▶ _Directive_: Below are entries; repeat exactly, and nothing else, the lines from the one holding "Fecha de publicación (01)" through the one holding "Kreuzfahrtschiff", inclusive. Leave the pictures out.
*** Opening of Recorded data ***
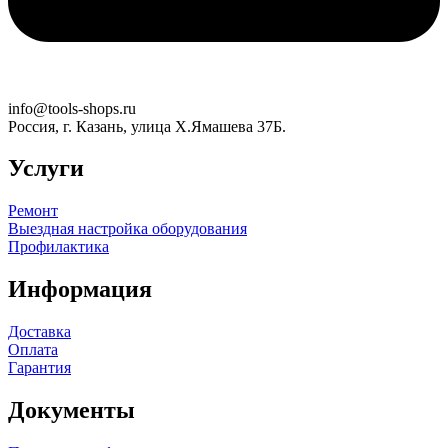
info@tools-shops.ru
Россия, г. Казань, улица Х.Ямашева 37Б.
Услуги
Ремонт
Выездная настройка оборудования
Профилактика
Информация
Доставка
Оплата
Гарантия
Документы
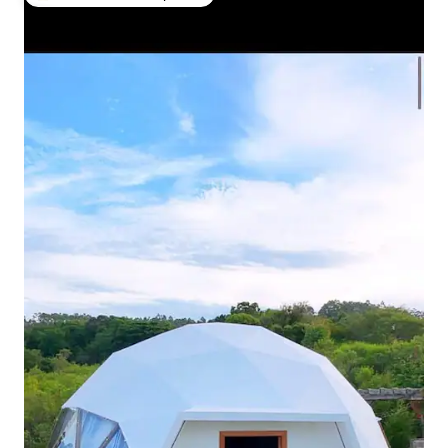
Entre os melhores preferidos dos hóspedes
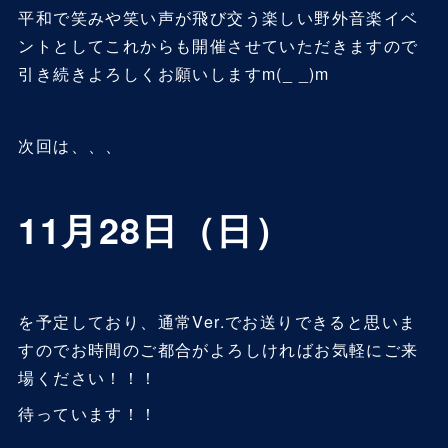
平和で笑みや笑い声が飛び交う楽しい野外音楽イベ
ントとしてこれからも開催させていただきますので
引き続きよろしくお願いしますm(_ _)m
次回は、、、
11月28日（日）
を予定しており、通常Ver.でお送りできると思いま
すのでお時間のご都合がよろしければお気軽にご来
場ください！！！
待っています！！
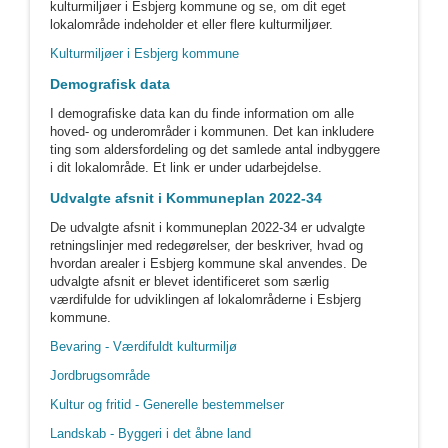
kulturmiljøer i Esbjerg kommune og se, om dit eget
lokalområde indeholder et eller flere kulturmiljøer.
Kulturmiljøer i Esbjerg kommune
Demografisk data
I demografiske data kan du finde information om alle
hoved- og underområder i kommunen. Det kan inkludere
ting som aldersfordeling og det samlede antal indbyggere
i dit lokalområde. Et link er under udarbejdelse.
Udvalgte afsnit i Kommuneplan 2022-34
De udvalgte afsnit i kommuneplan 2022-34 er udvalgte
retningslinjer med redegørelser, der beskriver, hvad og
hvordan arealer i Esbjerg kommune skal anvendes. De
udvalgte afsnit er blevet identificeret som særlig
værdifulde for udviklingen af lokalområderne i Esbjerg
kommune.
Bevaring - Værdifuldt kulturmiljø
Jordbrugsområde
Kultur og fritid - Generelle bestemmelser
Landskab - Byggeri i det åbne land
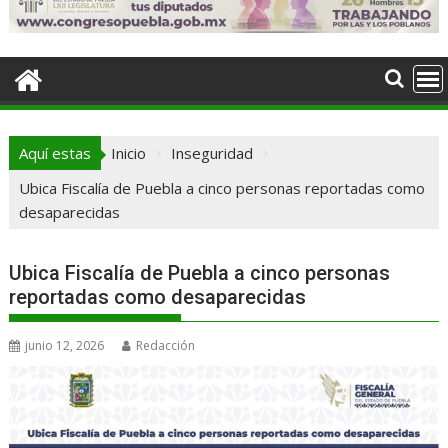
Aquí estas
Inicio
Inseguridad
Ubica Fiscalía de Puebla a cinco personas reportadas como
desaparecidas
Ubica Fiscalía de Puebla a cinco personas
reportadas como desaparecidas
junio 12, 2026
Redacción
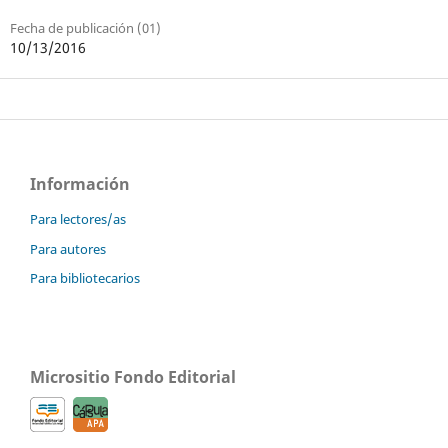
Fecha de publicación (01)
10/13/2016
Información
Para lectores/as
Para autores
Para bibliotecarios
Micrositio Fondo Editorial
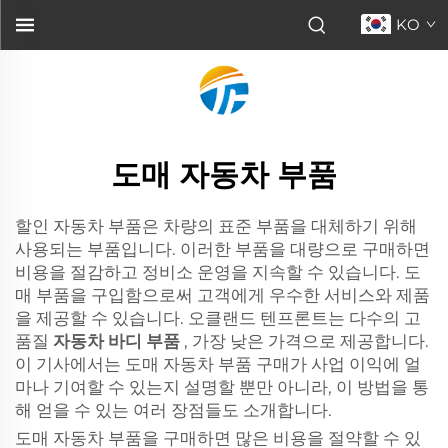
KO
도매 자동차 부품
할인 자동차 부품은 차량의 표준 부품을 대체하기 위해
사용되는 부품입니다. 이러한 부품을 대량으로 구매하면
비용을 절감하고 정비소 운영을 지속할 수 있습니다. 도
매 부품을 구입함으로써 고객에게 우수한 서비스와 제품
을 제공할 수 있습니다. 오클랜드 텐프론트는 다수의 고
품질
자동차 바디 부품
, 가장 낮은 가격으로 제공합니다.
이 기사에서는 도매 자동차 부품 구매가 사업 이익에 얼
마나 기여할 수 있는지 설명할 뿐만 아니라, 이 방법을 통
해 얻을 수 있는 여러 장점들도 소개합니다.
도매 자동차 부품을 구매하면 많은 비용을 절약할 수 있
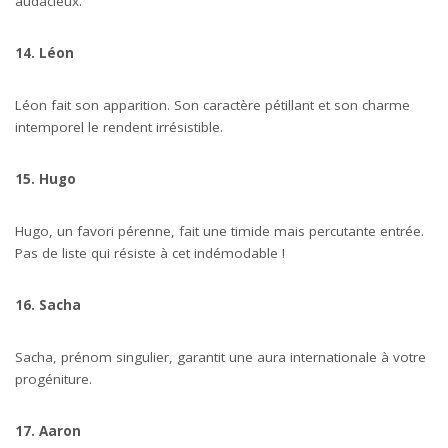
audacieux.
14. Léon
Léon fait son apparition. Son caractère pétillant et son charme
intemporel le rendent irrésistible.
15. Hugo
Hugo, un favori pérenne, fait une timide mais percutante entrée.
Pas de liste qui résiste à cet indémodable !
16. Sacha
Sacha, prénom singulier, garantit une aura internationale à votre
progéniture.
17. Aaron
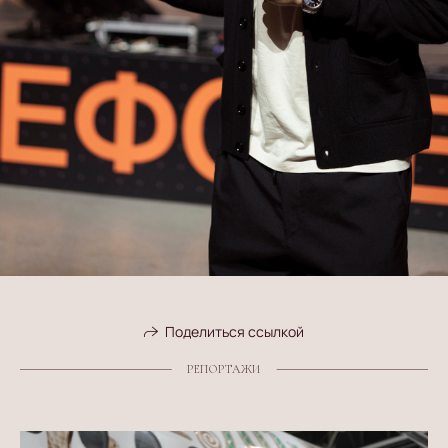
Поделиться ссылкой
РЕПОРТАЖИ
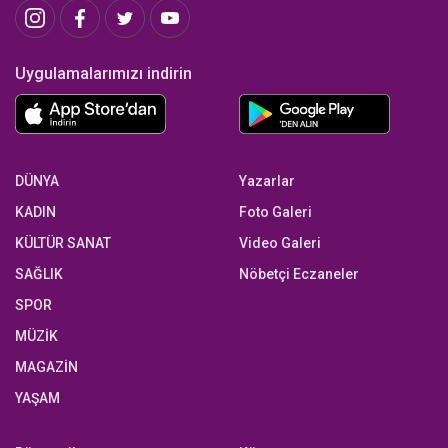
Uygulamalarımızı indirin
DÜNYA
Yazarlar
KADIN
Foto Galeri
KÜLTÜR SANAT
Video Galeri
SAĞLIK
Nöbetçi Eczaneler
SPOR
MÜZİK
MAGAZİN
YAŞAM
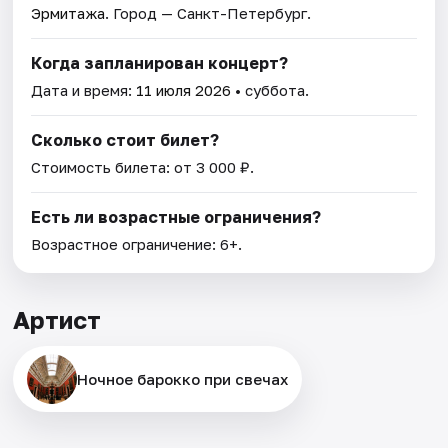
Эрмитажа
. Город — Санкт-Петербург.
Когда запланирован концерт?
Дата и время:
11 июля 2026
• суббота.
Сколько стоит билет?
Стоимость билета: от 3 000 ₽.
Есть ли возрастные ограничения?
Возрастное ограничение: 6+.
Артист
Ночное барокко при свечах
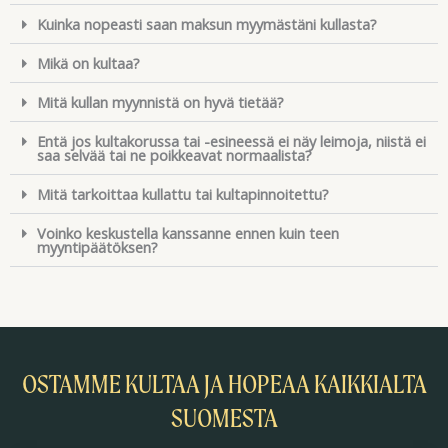
Kuinka nopeasti saan maksun myymästäni kullasta?
Mikä on kultaa?
Mitä kullan myynnistä on hyvä tietää?
Entä jos kultakorussa tai -esineessä ei näy leimoja, niistä ei
saa selvää tai ne poikkeavat normaalista?
Mitä tarkoittaa kullattu tai kultapinnoitettu?
Voinko keskustella kanssanne ennen kuin teen
myyntipäätöksen?
OSTAMME KULTAA JA HOPEAA KAIKKIALTA
SUOMESTA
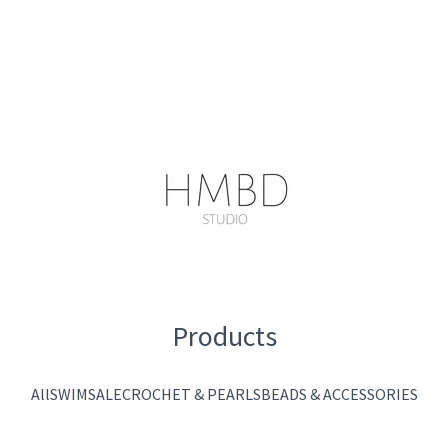
Products
All
SWIM
SALE
CROCHET & PEARLS
BEADS & ACCESSORIES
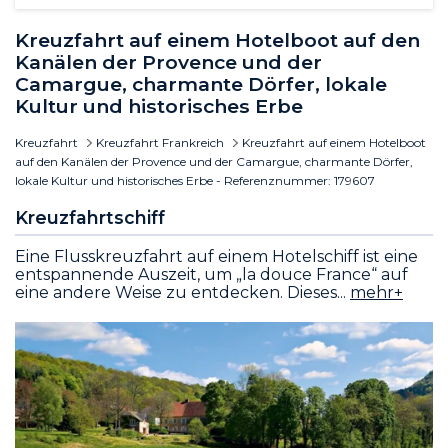
Kreuzfahrt auf einem Hotelboot auf den
Kanälen der Provence und der
Camargue, charmante Dörfer, lokale
Kultur und historisches Erbe
Kreuzfahrt
Kreuzfahrt Frankreich
Kreuzfahrt auf einem Hotelboot
auf den Kanälen der Provence und der Camargue, charmante Dörfer,
lokale Kultur und historisches Erbe - Referenznummer: 179607
Kreuzfahrtschiff
Eine Flusskreuzfahrt auf einem Hotelschiff ist eine
entspannende Auszeit, um „la douce France“ auf
eine andere Weise zu entdecken. Dieses
...
mehr+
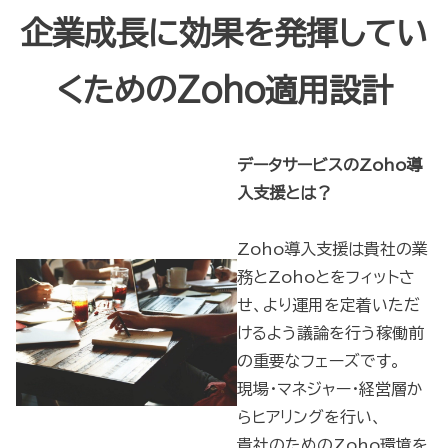
企業成長に効果を発揮してい
くためのZoho適用設計
データサービスのZoho導
入支援とは？
Zoho導入支援は貴社の業
務とZohoとをフィットさ
せ、より運用を定着いただ
けるよう議論を行う稼働前
の重要なフェーズです。
現場・マネジャー・経営層か
らヒアリングを行い、
貴社のためのZoho環境を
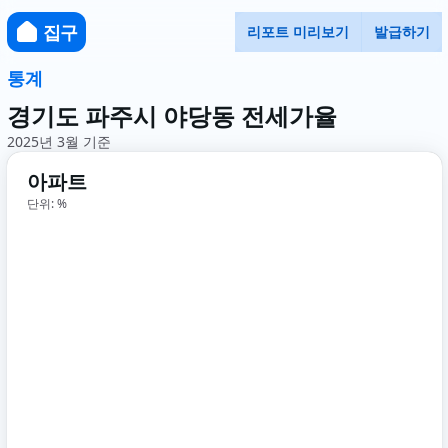
집구
리포트 미리보기
발급하기
통계
경기도 파주시 야당동 전세가율
2025년 3월 기준
아파트
단위: %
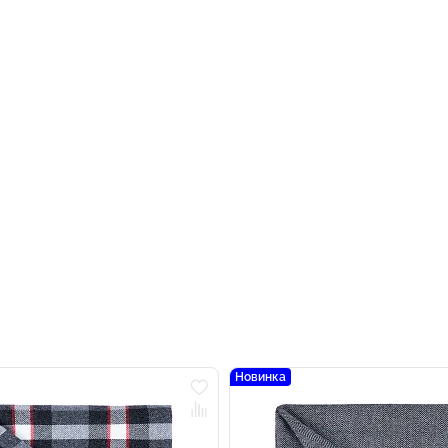
Новинка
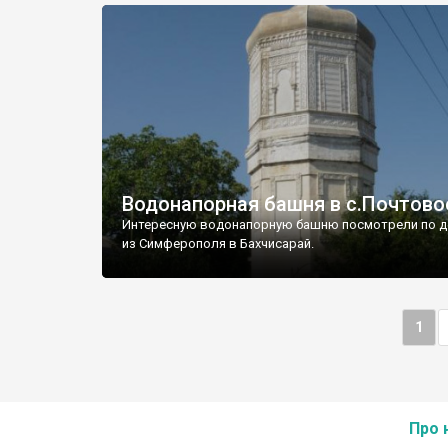
Водонапорная башня в с.Почтово
Интересную водонапорную башню посмотрели по д
из Симферополя в Бахчисарай.
1
Про 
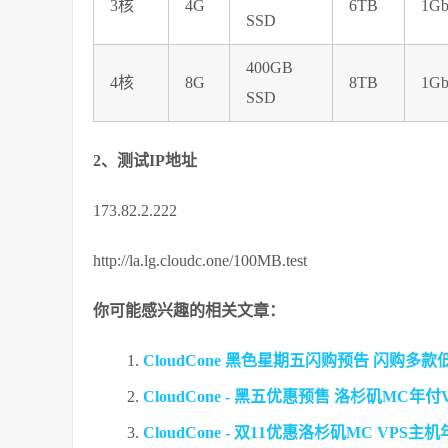
3核
4G
6TB
1Gb
SSD
400GB
4核
8G
8TB
1Gb
SSD
2、测试IP地址
173.82.2.222
http://la.lg.cloudc.one/100MB.test
你可能感兴趣的相关文章：
CloudCone 黑色星期五闪购预告 闪购多
CloudCone - 黑五优惠预售 洛杉矶MC年付
CloudCone - 双11优惠洛杉矶MC VPS主机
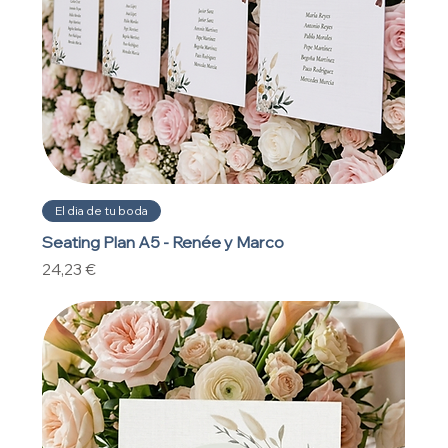
El dia de tu boda
Seating Plan A5 - Renée y Marco
Precio
24,23 €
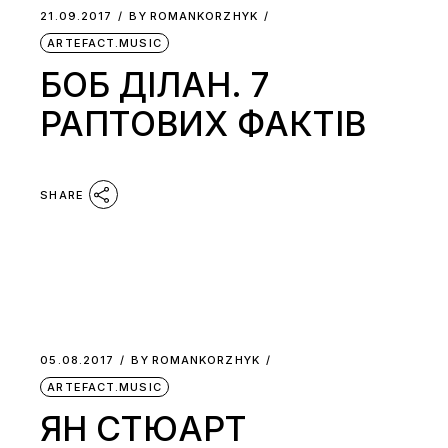
21.09.2017
BY
ROMANKORZHYK
ARTEFACT.MUSIC
БОБ ДІЛАН. 7
РАПТОВИХ ФАКТІВ
SHARE
05.08.2017
BY
ROMANKORZHYK
ARTEFACT.MUSIC
ЯН СТЮАРТ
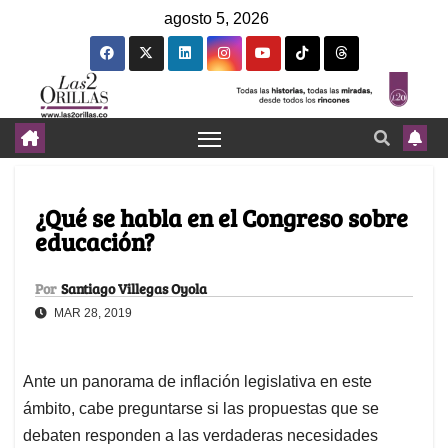
agosto 5, 2026
¿Qué se habla en el Congreso sobre
educación?
Por
Santiago Villegas Oyola
MAR 28, 2019
Ante un panorama de inflación legislativa en este
ámbito, cabe preguntarse si las propuestas que se
debaten responden a las verdaderas necesidades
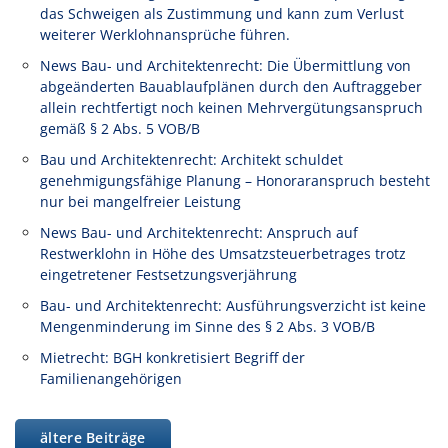
das Schweigen als Zustimmung und kann zum Verlust
weiterer Werklohnansprüche führen.
News Bau- und Architektenrecht: Die Übermittlung von
abgeänderten Bauablaufplänen durch den Auftraggeber
allein rechtfertigt noch keinen Mehrvergütungsanspruch
gemäß § 2 Abs. 5 VOB/B
Bau und Architektenrecht: Architekt schuldet
genehmigungsfähige Planung – Honoraranspruch besteht
nur bei mangelfreier Leistung
News Bau- und Architektenrecht: Anspruch auf
Restwerklohn in Höhe des Umsatzsteuerbetrages trotz
eingetretener Festsetzungsverjährung
Bau- und Architektenrecht: Ausführungsverzicht ist keine
Mengenminderung im Sinne des § 2 Abs. 3 VOB/B
Mietrecht: BGH konkretisiert Begriff der
Familienangehörigen
ältere Beiträge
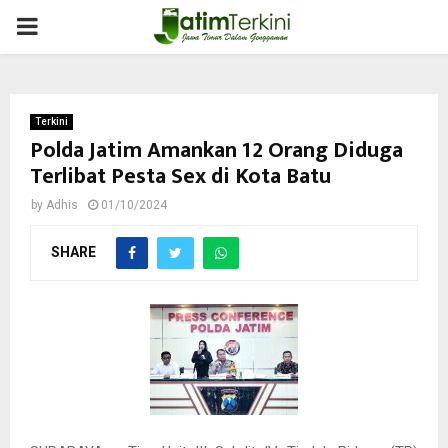
PRIMARY
MENU
Terkini
Polda Jatim Amankan 12 Orang Diduga
Terlibat Pesta Sex di Kota Batu
by
Adhis
01/10/2024
SHARE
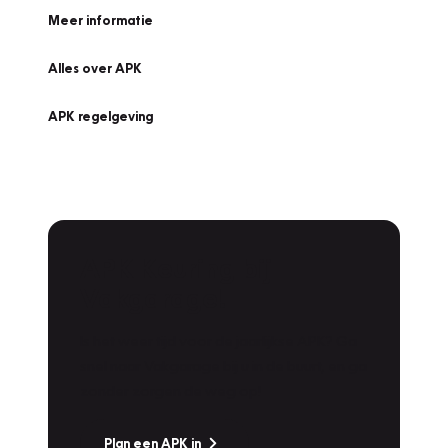
Meer informatie
Alles over APK
APK regelgeving
APK Keuring bij
Vakgarage!
Is het weer tijd voor de jaarlijkse APK? Ga
snel naar Vakgarage bij u in de buurt, en ga
zonder zorgen de weg op!
Plan een APK in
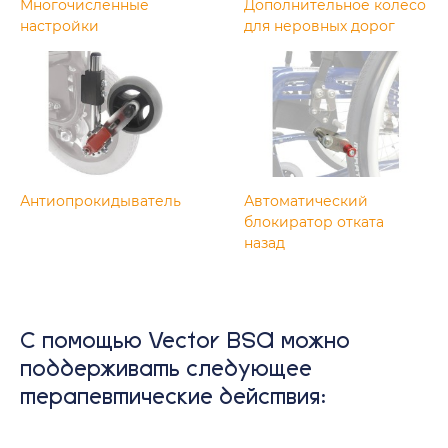
Многочисленные
Дополнительное колесо
настройки
для неровных дорог
Антиопрокидыватель
Автоматический
блокиратор отката
назад
С помощью Vector BSA можно
поддерживать следующее
терапевтические действия:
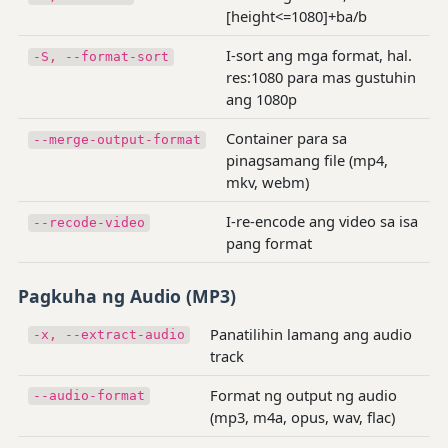
[height<=1080]+ba/b
I-sort ang mga format, hal.
-S, --format-sort
res:1080 para mas gustuhin
ang 1080p
Container para sa
--merge-output-format
pinagsamang file (mp4,
mkv, webm)
I-re-encode ang video sa isa
--recode-video
pang format
Pagkuha ng Audio (MP3)
Panatilihin lamang ang audio
-x, --extract-audio
track
Format ng output ng audio
--audio-format
(mp3, m4a, opus, wav, flac)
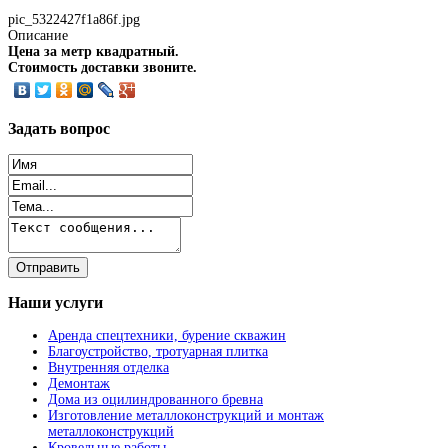
pic_5322427f1a86f.jpg
Описание
Цена за метр квадратный.
Стоимость доставки звоните.
Задать
вопрос
Наши
услуги
Аренда спецтехники, бурение скважин
Благоустройство, тротуарная плитка
Внутренняя отделка
Демонтаж
Дома из оцилиндрованного бревна
Изготовление металлоконструкций и монтаж
металлоконструкций
Кровельные работы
*** Close of Recorded data ***
▶ _Response below_:
Fecha de publicación (01)
10/13/2016
Información
Para lectores/as
Para autores
Para bibliotecarios
Micrositio Fondo Editorial
KO
도매 자동차 부품
할인 자동차 부품은 차량의 표준 부품을 대체하기 위해
사용되는 부품입니다. 이러한 부품을 대량으로 구매하면
비용을 절감하고 정비소 운영을 지속할 수 있습니다. 도
매 부품을 구입함으로써 고객에게 우수한 서비스와 제품
을 제공할 수 있습니다. 오클랜드 텐프론트는 다수의 고
품질
자동차 바디 부품
, 가장 낮은 가격으로 제공합니다.
이 기사에서는 도매 자동차 부품 구매가 사업 이익에 얼
마나 기여할 수 있는지 설명할 뿐만 아니라, 이 방법을 통
해 얻을 수 있는 여러 장점들도 소개합니다.
도매 자동차 부품을 구매하면 많은 비용을 절약할 수 있
audacieux.
14. Léon
Léon fait son apparition. Son caractère pétillant et son charme
intemporel le rendent irrésistible.
15. Hugo
Hugo, un favori pérenne, fait une timide mais percutante entrée.
Pas de liste qui résiste à cet indémodable !
16. Sacha
Sacha, prénom singulier, garantit une aura internationale à votre
progéniture.
17. Aaron
Поделиться ссылкой
РЕПОРТАЖИ
Uygulamalarımızı indirin
DÜNYA
Yazarlar
KADIN
Foto Galeri
KÜLTÜR SANAT
Video Galeri
SAĞLIK
Nöbetçi Eczaneler
SPOR
MÜZİK
MAGAZİN
YAŞAM
Эрмитажа
. Город — Санкт-Петербург.
Когда запланирован концерт?
Дата и время:
11 июля 2026
• суббота.
Сколько стоит билет?
Стоимость билета: от 3 000 ₽.
Есть ли возрастные ограничения?
Возрастное ограничение: 6+.
Артист
Ночное барокко при свечах
Kuinka nopeasti saan maksun myymästäni kullasta?
Mikä on kultaa?
Mitä kullan myynnistä on hyvä tietää?
Entä jos kultakorussa tai -esineessä ei näy leimoja, niistä ei
saa selvää tai ne poikkeavat normaalista?
Mitä tarkoittaa kullattu tai kultapinnoitettu?
Voinko keskustella kanssanne ennen kuin teen
myyntipäätöksen?
OSTAMME KULTAA JA HOPEAA KAIKKIALTA
SUOMESTA
Products
All
SWIM
SALE
CROCHET & PEARLS
BEADS & ACCESSORIES
Kreuzfahrt auf einem Hotelboot auf den
Kanälen der Provence und der
Camargue, charmante Dörfer, lokale
Kultur und historisches Erbe
Kreuzfahrt
Kreuzfahrt Frankreich
Kreuzfahrt auf einem Hotelboot
auf den Kanälen der Provence und der Camargue, charmante Dörfer,
lokale Kultur und historisches Erbe - Referenznummer: 179607
Kreuzfahrtschiff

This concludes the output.